- [Required action]: The records below are to be set down again exactly, with the pictures left out.

[[ Input data open ]]

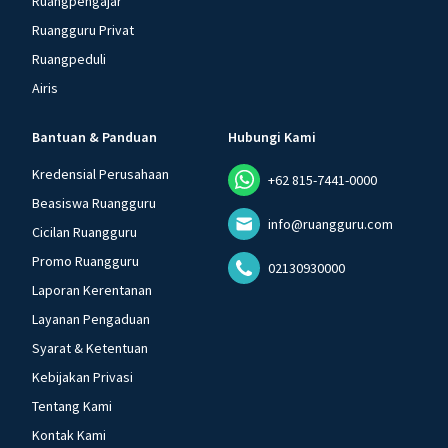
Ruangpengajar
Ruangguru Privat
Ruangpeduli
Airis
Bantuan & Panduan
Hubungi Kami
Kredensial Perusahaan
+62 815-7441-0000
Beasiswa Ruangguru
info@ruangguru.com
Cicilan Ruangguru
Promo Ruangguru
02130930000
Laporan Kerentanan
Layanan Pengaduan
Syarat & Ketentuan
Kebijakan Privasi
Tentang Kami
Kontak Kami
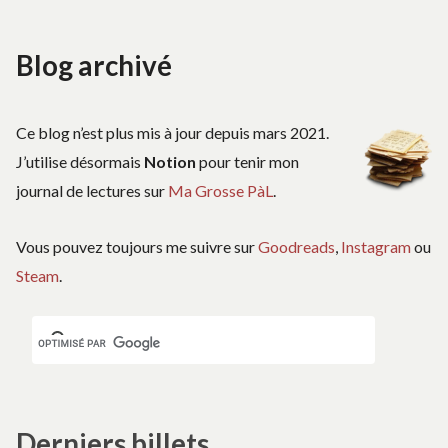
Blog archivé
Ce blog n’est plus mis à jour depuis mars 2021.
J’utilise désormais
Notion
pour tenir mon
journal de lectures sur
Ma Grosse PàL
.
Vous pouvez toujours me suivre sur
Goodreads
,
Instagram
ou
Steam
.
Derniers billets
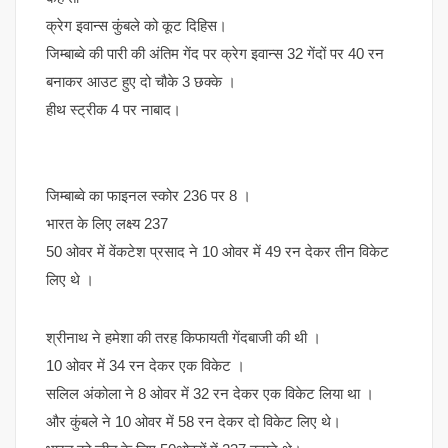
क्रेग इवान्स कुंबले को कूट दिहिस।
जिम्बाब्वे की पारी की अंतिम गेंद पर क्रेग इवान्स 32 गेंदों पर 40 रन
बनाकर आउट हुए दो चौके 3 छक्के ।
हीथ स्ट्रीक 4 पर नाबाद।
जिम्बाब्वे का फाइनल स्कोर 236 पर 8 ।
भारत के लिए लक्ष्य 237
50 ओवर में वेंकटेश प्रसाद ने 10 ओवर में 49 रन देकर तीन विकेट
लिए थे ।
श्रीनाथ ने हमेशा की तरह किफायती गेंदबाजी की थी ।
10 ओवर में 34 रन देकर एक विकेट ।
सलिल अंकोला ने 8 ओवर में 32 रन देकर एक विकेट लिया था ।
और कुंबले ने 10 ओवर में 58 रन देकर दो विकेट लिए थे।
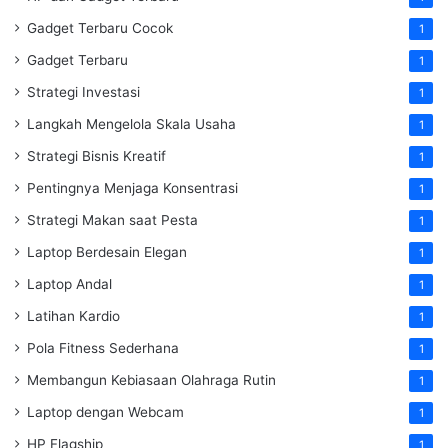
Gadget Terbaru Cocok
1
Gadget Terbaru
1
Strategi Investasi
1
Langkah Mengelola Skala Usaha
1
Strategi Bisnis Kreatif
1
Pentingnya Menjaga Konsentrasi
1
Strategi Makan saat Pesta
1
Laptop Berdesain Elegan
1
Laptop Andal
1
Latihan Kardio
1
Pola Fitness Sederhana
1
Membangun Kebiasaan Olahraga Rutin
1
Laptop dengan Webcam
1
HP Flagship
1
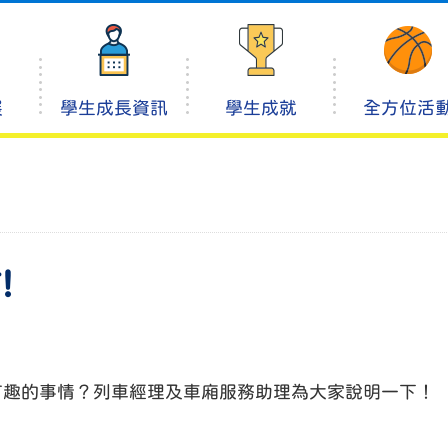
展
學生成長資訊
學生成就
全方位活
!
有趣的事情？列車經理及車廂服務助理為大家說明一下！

[[ Input data closed ]]

- [Response]:
Ruangpengajar
Ruangguru Privat
Ruangpeduli
Airis
Bantuan & Panduan
Hubungi Kami
Kredensial Perusahaan
+62 815-7441-0000
Beasiswa Ruangguru
info@ruangguru.com
Cicilan Ruangguru
Promo Ruangguru
02130930000
Laporan Kerentanan
Layanan Pengaduan
Syarat & Ketentuan
Kebijakan Privasi
Tentang Kami
Kontak Kami
Blog archivé
Ce blog n’est plus mis à jour depuis mars 2021.
J’utilise désormais
Notion
pour tenir mon
journal de lectures sur
Ma Grosse PàL
.
Vous pouvez toujours me suivre sur
Goodreads
,
Instagram
ou
Steam
.
Derniers billets
क्रेग इवान्स कुंबले को कूट दिहिस।
जिम्बाब्वे की पारी की अंतिम गेंद पर क्रेग इवान्स 32 गेंदों पर 40 रन
बनाकर आउट हुए दो चौके 3 छक्के ।
हीथ स्ट्रीक 4 पर नाबाद।
जिम्बाब्वे का फाइनल स्कोर 236 पर 8 ।
भारत के लिए लक्ष्य 237
50 ओवर में वेंकटेश प्रसाद ने 10 ओवर में 49 रन देकर तीन विकेट
लिए थे ।
श्रीनाथ ने हमेशा की तरह किफायती गेंदबाजी की थी ।
10 ओवर में 34 रन देकर एक विकेट ।
सलिल अंकोला ने 8 ओवर में 32 रन देकर एक विकेट लिया था ।
और कुंबले ने 10 ओवर में 58 रन देकर दो विकेट लिए थे।
Gadget Terbaru Cocok
1
Gadget Terbaru
1
Strategi Investasi
1
Langkah Mengelola Skala Usaha
1
Strategi Bisnis Kreatif
1
Pentingnya Menjaga Konsentrasi
1
Strategi Makan saat Pesta
1
Laptop Berdesain Elegan
1
Laptop Andal
1
Latihan Kardio
1
Pola Fitness Sederhana
1
Membangun Kebiasaan Olahraga Rutin
1
Laptop dengan Webcam
1
HP Flagship
1
展
學生成長資訊
學生成就
全方位活
!
有趣的事情？列車經理及車廂服務助理為大家說明一下！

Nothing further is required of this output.